Re: bug fix needed for release/1.11.0

2019-11-06 Thread Bruce Schuchardt

The fix for this problem is in the CI pipeline today: 
https://concourse.apachegeode-ci.info/teams/main/pipelines/apache-develop-main/jobs/Build/builds/1341


On 11/5/19 10:49 AM, Owen Nichols wrote:

+1 for bringing this fix to release/1.11.0 (after it has passed Benchmarks on 
develop)


On Nov 5, 2019, at 10:45 AM, Bruce Schuchardt  wrote:

The PR for GEODE-6661 introduced a problem in SSL communications that needs to 
be fixed.  It changed SSL handshakes to use a temporary buffer that's discarded 
when the handshake completes, but sometimes this buffer contains application 
data that must be retained.  This seems to be causing our Benchmark SSL test 
failures in CI.

I'm preparing a fix.  We can either revert the PR for GEODE-6661 on that branch 
or cherry-pick the correction when it's ready.

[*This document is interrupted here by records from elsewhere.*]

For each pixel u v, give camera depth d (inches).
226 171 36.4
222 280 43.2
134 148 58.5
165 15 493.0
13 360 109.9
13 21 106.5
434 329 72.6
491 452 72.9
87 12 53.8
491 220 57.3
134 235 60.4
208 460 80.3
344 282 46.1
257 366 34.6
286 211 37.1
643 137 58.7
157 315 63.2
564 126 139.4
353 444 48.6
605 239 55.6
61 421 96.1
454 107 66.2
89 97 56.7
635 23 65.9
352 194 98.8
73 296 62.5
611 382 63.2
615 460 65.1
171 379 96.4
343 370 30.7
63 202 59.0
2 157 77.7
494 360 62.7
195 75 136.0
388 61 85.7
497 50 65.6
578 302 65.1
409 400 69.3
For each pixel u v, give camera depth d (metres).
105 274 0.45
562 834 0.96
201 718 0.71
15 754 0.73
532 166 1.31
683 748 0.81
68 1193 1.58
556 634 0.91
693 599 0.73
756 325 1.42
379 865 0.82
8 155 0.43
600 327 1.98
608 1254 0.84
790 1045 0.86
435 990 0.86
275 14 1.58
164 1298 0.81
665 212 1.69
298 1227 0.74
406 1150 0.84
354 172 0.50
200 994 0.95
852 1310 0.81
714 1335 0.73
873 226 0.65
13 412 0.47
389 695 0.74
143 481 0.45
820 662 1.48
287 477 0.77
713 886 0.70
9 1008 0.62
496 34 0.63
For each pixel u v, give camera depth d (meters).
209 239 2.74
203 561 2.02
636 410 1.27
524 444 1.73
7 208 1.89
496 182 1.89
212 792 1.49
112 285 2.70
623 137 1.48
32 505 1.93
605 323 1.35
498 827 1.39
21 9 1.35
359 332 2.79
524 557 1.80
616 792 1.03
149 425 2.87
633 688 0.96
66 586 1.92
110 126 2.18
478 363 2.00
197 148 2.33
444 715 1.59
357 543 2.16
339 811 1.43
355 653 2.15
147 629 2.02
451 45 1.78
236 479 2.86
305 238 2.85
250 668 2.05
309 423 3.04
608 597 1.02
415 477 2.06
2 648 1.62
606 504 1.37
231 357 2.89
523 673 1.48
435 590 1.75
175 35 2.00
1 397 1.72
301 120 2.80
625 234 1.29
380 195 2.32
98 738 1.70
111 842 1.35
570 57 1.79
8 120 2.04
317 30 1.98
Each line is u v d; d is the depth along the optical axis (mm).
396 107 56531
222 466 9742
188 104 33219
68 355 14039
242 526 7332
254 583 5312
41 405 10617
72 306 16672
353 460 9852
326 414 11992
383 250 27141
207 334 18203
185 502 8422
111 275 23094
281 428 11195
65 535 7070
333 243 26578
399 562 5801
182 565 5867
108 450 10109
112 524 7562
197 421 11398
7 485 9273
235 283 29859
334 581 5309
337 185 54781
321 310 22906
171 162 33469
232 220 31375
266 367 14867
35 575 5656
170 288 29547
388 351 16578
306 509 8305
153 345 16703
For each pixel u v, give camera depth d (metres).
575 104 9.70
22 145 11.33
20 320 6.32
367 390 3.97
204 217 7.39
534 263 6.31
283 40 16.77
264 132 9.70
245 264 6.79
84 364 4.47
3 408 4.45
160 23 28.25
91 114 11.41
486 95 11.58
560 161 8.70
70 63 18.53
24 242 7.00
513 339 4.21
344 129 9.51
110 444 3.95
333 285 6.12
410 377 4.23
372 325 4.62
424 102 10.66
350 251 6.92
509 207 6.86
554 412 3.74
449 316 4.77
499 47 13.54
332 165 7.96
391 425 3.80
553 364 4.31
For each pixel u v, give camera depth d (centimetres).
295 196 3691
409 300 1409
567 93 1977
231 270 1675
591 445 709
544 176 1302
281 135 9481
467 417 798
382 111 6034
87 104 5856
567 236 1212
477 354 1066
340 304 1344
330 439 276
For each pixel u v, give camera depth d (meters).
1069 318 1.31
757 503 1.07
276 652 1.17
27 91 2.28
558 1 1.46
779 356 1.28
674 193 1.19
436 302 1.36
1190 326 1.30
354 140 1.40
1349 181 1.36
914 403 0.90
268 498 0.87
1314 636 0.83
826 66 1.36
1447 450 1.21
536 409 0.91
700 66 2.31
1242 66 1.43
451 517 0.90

Re: bug fix needed for release/1.11.0

2019-11-06 Thread Mark Hanson

Any other votes? I have 2 people in favor.

Voting will close at noon.

Thanks,
Mark

> On Nov 6, 2019, at 8:00 AM, Bruce Schuchardt  wrote:
> 
> The fix for this problem is in the CI pipeline today: 
> https://concourse.apachegeode-ci.info/teams/main/pipelines/apache-develop-main/jobs/Build/builds/1341
> 
> On 11/5/19 10:49 AM, Owen Nichols wrote:
>> +1 for bringing this fix to release/1.11.0 (after it has passed Benchmarks 
>> on develop)
>> 
>>> On Nov 5, 2019, at 10:45 AM, Bruce Schuchardt  
>>> wrote:
>>> 
>>> The PR for GEODE-6661 introduced a problem in SSL communications that needs 
>>> to be fixed.  It changed SSL handshakes to use a temporary buffer that's 
>>> discarded when the handshake completes, but sometimes this buffer contains 
>>> application data that must be retained.  This seems to be causing our 
>>> Benchmark SSL test failures in CI.
>>> 
>>> I'm preparing a fix.  We can either revert the PR for GEODE-6661 on that 
>>> branch or cherry-pick the correction when it's ready.
>>>

Odg: bug fix needed for release/1.11.0

2019-11-06 Thread Mario Ivanac

+1 for bringing this fix to release/1.11.0

Šalje: Mark Hanson 
Poslano: 6. studenog 2019. 18:28
Prima: dev@geode.apache.org 
Predmet: Re: bug fix needed for release/1.11.0

Any other votes? I have 2 people in favor.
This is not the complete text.